When sysadmin Terry Childs went off the rails in San Francisco a few weeks ago and deliberately locked down the majority of the city's network, no one should really have been surprised. As most IT professionals will tell you, it was bound to happen sooner or later.
InfoWorld took a fascinating look at the soft underbelly of the IT work world recently. Sadly, all of the author's sources refused to be identified out of concern for their jobs. I find that level of fear disturbing since serious issues rarely get better unless they are exposed to the light of day and managers are held accountable.
It's not that I don't understand the reluctance of IT workers to come forward publicly. They know they are easily replaced by the legions of tech workers churning through colleges in the U.S. and those waiting in the wings for jobs to be outsourced overseas.

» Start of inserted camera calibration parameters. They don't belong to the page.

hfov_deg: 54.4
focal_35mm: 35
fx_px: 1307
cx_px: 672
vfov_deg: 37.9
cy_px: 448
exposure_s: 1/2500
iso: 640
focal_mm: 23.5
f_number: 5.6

I'm dismayed that the climate is so hostile in the first place, and that managers and CIOs allow it to continue.
The chief long-standing complaint of tech workers is how they are expected to produce results with little or no say in how to get the job done. For instance, the president of a company may suddenly decide the entire company needs to "go green." He'll issue a directive to IT to reduce its carbon footprint without actually funneling money into the department to retire old, outdated equipment and replace it with environmentally-friendly hardware. Tensions arise when the company president tells IT to make do with what they have, and IT simply can't.

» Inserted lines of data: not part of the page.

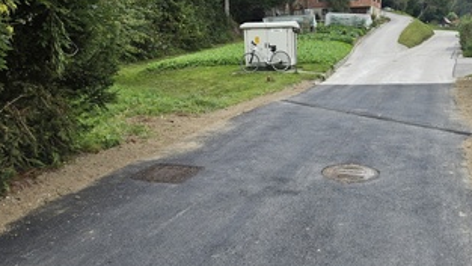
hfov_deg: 54.7
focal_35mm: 36
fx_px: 451
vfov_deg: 32.5
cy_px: 181
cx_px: 296
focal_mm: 5.4
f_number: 1.8
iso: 25
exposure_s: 1/300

In his article, Kaneshige tells story after story of tech workers who struggle to keep their jobs, dignity, and sometimes sanity, in the face of an industrywide uptick of layoffs. "There's no question that another flare-up à la Childs is in the making, as companies turn a deaf ear to the pleas of burnt-out tech workers," he says.

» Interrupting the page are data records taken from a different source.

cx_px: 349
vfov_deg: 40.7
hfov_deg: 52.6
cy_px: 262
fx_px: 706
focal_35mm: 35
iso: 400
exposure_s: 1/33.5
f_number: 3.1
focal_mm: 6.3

There's precious little advice in the article about how to fix this severely damaged situation, likely because no one knows just what to do about it. One IT manager Kaneshige interviewed recommends choosing someone with a technical, rather than business, background to lead teams of tech workers. CTO Yau-Man Chan says he expects his corps of engineers would "be less cooperative if [he] came from a business background."
What else can be done to reduce the tension between IT managers and staff? Of course communication and respect are key, but let's dig deeper. Let's have some real-world ideas in the comments.